Pioneering director Michel Gondry's remarkable creative energy and ability to innovate have resulted in some of the most visually stunning music videos in the history of the medium, and his wild imagination and organic, childlike imagery raised the bar of what one could achieve in the short format. In particular, his technique of placing numerous cameras around a subject and combining the images to form a visually astonishing sweeping effect has become so popular that it has since gone on to achieve timeless notoriety in such films as the The Matrix. With a family background that consists of a number of inventors and technological innovators, Gondry, not surprisingly, is seen as a bottomless wealth of imaginative innovation.
Michel Gondry is a native of Versailles who was raised in a freethinking family that encouraged and supported his creative endeavors; his parents harbored a deep love of pop music and the works of Duke Ellington, in particular. Gondry's grandfather Constant Martin is often credited with creating one of the earliest synthesizers (the Clavioline), and although his father would often bemoan his own lack of musical inspiration, he kept the spirit alive by owning a shop that sold musical instruments. Though the shop would eventually go out of business due to the elder Gondry's generosity toward burgeoning musicians (Michel claims that his father would practically give his instruments away), that generosity did extend to his immediate family, and young Michel and his brother were given a drum kit and a bass guitar, respectively, before the shop closed its doors. Subsequently forming a punk rock band with his brother, Gondry would also collaborate with his siblings on a series of short films in which the youngsters were constantly striving to break new technological ground.

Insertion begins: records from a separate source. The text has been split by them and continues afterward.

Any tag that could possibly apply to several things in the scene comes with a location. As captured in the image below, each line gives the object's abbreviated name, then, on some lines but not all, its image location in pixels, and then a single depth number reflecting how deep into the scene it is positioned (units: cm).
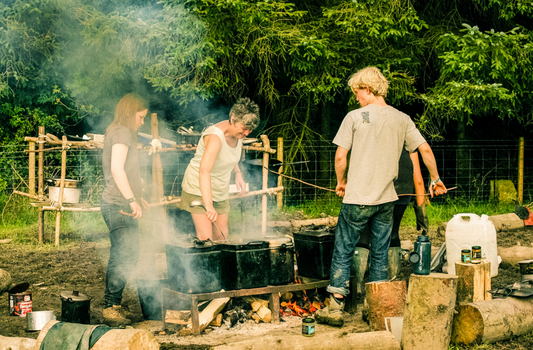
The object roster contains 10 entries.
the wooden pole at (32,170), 842
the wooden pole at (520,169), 1138
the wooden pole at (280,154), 906
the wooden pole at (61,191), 810
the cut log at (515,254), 625
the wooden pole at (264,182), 819
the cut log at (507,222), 874
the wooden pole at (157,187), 777
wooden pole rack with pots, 782
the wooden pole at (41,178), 831
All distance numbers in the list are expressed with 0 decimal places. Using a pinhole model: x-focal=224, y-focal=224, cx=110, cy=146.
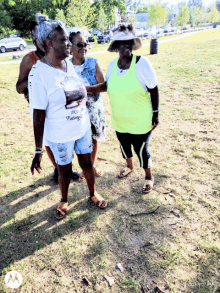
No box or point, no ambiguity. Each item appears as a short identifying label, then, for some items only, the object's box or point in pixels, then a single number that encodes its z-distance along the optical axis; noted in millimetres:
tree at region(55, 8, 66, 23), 27050
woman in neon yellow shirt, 2541
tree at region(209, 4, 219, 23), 67500
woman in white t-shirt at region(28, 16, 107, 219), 2043
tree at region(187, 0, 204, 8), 146300
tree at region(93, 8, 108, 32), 32875
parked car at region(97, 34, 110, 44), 31875
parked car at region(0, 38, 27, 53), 25531
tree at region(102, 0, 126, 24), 39000
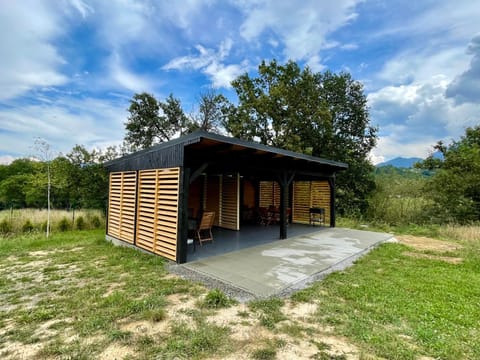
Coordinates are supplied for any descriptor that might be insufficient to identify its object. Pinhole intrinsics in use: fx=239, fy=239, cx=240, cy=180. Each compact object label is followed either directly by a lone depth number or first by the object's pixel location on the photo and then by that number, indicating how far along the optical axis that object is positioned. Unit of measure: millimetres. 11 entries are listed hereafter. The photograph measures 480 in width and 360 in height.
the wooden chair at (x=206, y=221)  5496
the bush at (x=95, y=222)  9909
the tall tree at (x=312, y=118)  14430
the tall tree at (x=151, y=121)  16422
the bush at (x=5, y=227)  8258
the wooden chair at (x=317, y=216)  8913
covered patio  4473
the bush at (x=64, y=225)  9062
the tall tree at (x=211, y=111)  17734
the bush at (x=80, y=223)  9500
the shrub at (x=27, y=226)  8570
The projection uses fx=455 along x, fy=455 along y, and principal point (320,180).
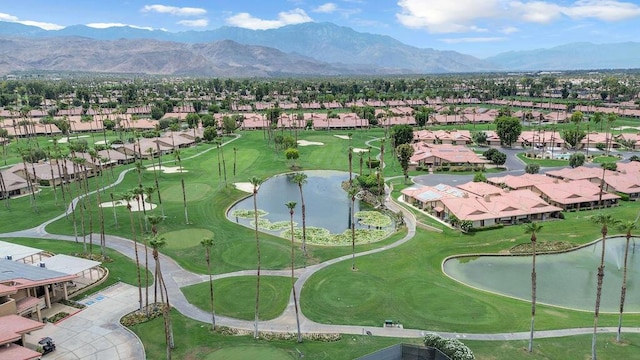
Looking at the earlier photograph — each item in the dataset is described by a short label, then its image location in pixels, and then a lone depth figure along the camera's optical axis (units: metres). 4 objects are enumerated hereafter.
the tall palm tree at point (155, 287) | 41.83
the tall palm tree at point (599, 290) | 40.12
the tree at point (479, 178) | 96.06
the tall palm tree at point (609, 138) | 134.45
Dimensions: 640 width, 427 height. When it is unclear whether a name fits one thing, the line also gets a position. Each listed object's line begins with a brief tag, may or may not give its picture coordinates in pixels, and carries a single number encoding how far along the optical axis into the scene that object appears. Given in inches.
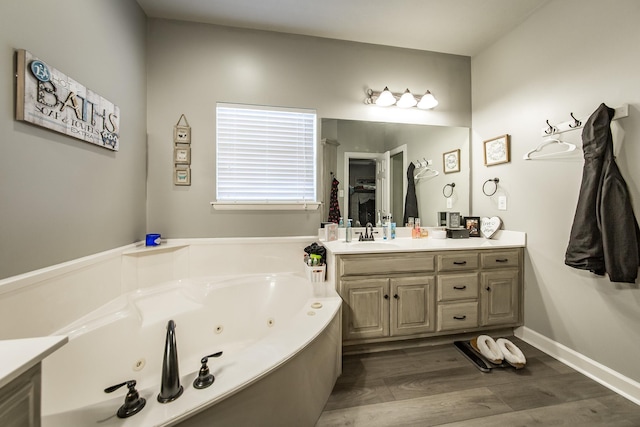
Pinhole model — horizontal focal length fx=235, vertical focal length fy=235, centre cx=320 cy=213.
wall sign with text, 40.3
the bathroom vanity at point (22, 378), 18.7
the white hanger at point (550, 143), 66.0
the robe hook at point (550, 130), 69.8
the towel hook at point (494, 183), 88.2
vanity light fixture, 88.7
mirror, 89.1
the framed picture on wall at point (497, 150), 83.9
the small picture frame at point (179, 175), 79.1
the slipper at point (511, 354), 64.0
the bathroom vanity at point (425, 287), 69.2
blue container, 73.2
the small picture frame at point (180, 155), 78.9
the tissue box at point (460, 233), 90.5
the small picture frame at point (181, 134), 78.8
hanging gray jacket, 53.5
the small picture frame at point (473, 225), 93.1
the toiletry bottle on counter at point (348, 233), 84.9
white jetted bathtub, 31.7
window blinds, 82.9
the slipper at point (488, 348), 65.6
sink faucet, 87.7
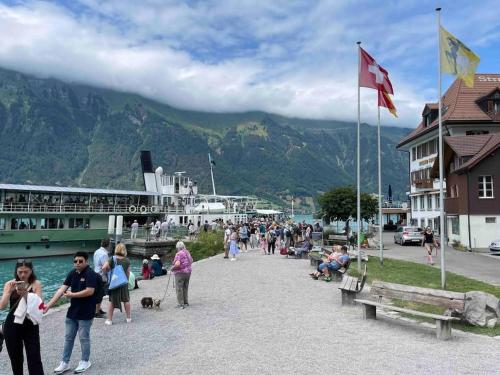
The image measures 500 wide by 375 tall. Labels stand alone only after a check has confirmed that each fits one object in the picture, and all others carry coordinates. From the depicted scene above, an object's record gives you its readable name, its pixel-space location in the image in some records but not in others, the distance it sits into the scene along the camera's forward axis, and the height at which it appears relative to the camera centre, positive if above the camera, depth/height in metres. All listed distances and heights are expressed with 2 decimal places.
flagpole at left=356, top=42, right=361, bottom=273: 19.25 +3.86
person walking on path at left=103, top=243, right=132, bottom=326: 10.98 -1.66
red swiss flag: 18.53 +6.12
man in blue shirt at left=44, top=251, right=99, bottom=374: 7.41 -1.34
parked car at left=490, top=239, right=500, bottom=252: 31.70 -1.10
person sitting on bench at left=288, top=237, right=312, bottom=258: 28.53 -1.38
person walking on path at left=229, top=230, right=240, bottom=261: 27.86 -1.19
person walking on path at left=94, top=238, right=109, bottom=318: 11.91 -1.01
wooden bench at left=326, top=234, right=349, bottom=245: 36.28 -1.01
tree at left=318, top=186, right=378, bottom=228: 41.38 +2.02
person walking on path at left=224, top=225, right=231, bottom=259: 28.75 -1.19
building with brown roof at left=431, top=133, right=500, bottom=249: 35.44 +2.62
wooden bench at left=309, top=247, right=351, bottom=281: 18.28 -1.79
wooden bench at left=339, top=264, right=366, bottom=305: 12.82 -1.72
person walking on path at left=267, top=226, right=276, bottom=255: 31.62 -0.96
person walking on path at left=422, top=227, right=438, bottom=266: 24.30 -0.66
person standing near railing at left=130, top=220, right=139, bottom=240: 45.78 -0.69
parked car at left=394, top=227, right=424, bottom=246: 39.72 -0.66
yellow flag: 13.98 +5.06
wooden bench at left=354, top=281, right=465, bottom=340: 9.28 -1.56
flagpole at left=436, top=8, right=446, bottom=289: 14.66 +0.91
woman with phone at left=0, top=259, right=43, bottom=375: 6.33 -1.47
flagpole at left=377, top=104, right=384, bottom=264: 22.58 +2.69
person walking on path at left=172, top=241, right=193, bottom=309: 12.95 -1.43
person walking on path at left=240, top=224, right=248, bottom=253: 34.84 -0.79
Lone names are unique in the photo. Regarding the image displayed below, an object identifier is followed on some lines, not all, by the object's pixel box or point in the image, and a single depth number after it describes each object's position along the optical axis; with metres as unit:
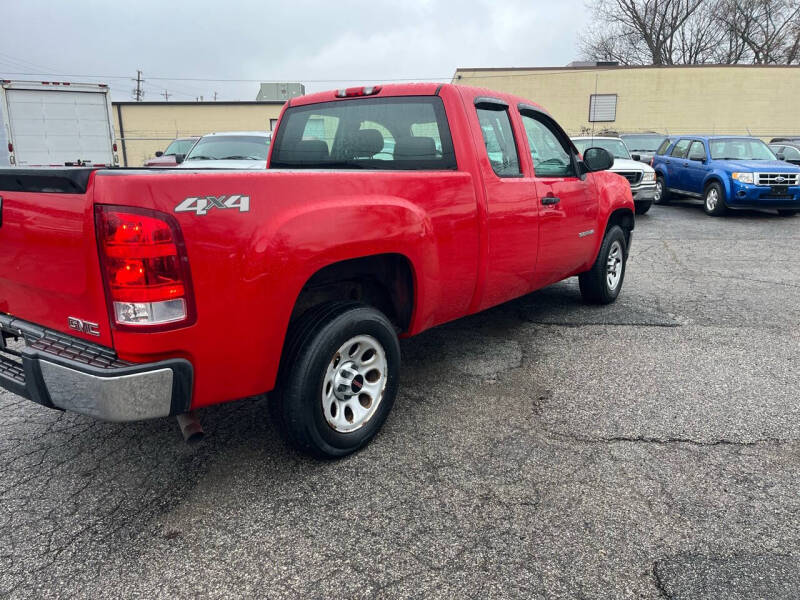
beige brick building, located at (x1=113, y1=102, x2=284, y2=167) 34.56
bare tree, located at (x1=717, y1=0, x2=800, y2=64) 38.50
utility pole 62.27
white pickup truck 12.45
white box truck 13.88
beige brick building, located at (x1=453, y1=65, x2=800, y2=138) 30.81
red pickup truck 2.21
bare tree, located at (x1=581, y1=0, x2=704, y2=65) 40.81
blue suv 12.22
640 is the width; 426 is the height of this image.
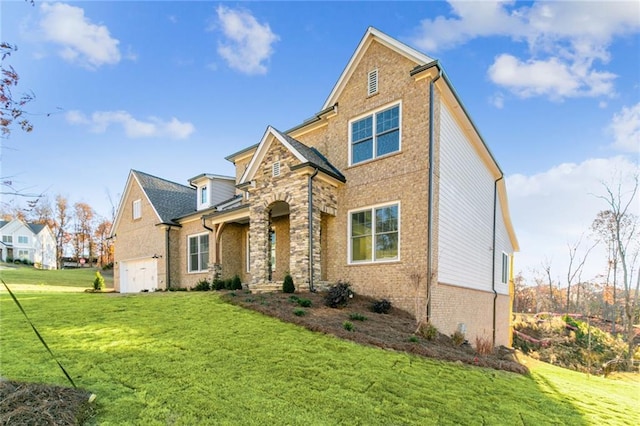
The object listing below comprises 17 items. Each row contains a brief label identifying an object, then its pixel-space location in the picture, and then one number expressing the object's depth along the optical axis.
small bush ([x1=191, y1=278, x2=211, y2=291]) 16.66
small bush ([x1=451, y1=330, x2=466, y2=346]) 9.68
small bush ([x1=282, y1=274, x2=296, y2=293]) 12.08
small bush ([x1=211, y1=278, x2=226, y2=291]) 16.16
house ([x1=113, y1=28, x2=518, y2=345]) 10.95
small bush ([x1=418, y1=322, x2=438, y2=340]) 8.94
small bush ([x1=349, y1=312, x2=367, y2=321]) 9.19
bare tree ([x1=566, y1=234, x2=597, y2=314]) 24.83
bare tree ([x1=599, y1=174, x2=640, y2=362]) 19.86
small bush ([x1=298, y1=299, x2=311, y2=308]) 10.09
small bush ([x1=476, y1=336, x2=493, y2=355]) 9.86
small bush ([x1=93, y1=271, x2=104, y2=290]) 22.94
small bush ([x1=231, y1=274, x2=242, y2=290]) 15.52
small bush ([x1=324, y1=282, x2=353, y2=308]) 10.47
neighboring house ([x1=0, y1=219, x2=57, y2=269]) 51.00
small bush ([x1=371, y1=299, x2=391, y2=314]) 10.57
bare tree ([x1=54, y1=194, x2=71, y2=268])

Though Gondry's earliest career ambitions were to follow in his grandfather's footsteps as an inventor, his skills as a draughtsman led him to art college in Paris, where he would form the band Oui Oui with some close friends. It was the remarkably visionary videos that Gondry created for the band that propelled his early sparks of inspiration into a virtual inferno of creativity. Mixing animation with live action to create a series of wildly surreal and strangely beautiful worlds, the videos would serve as a calling card to the world of film. It was his videos for Oui Oui (in particular the video for the song "La Ville") that peaked the interest of eccentric singer Björk, and the two artists were soon collaborating on the video for her song "Human Behavior" from her post-Sugarcubes solo debut album. A visually extravagant study in the quirks of humans as expressed through various species of the animal kingdom, the groundbreaking video first aired in 1993, stunning viewers across the globe. Its organically outlandish images perfectly complimented the singer's unique musical style and served as the beginning of an enduring collaboration between the two artists.
Though Gondry would frequently return to work with Björk in the following years, the success of the "Human Behavior" video found such popular artists as the Rolling Stones, Massive Attack, Kylie Minogue, and Beck clamoring to collaborate with the visionary director. Always looking to create and invent new ways of shooting music videos, Gondry offered something fresh and original in each of his new efforts, effectively breathing fresh air into the somewhat stagnant (at the time) format. His video for the French band IAM's track "Je Danse le Mia" pioneered the morphing technique that would become increasingly prevalent in film and video throughout the 1990s. During this time, Gondry would also helm commercials for such notable clients as Levi's, Nike, and BMW. Subsequent videos for such bands as the White Stripes and the Foo Fighters found him consistently working with some of the hippest bands around.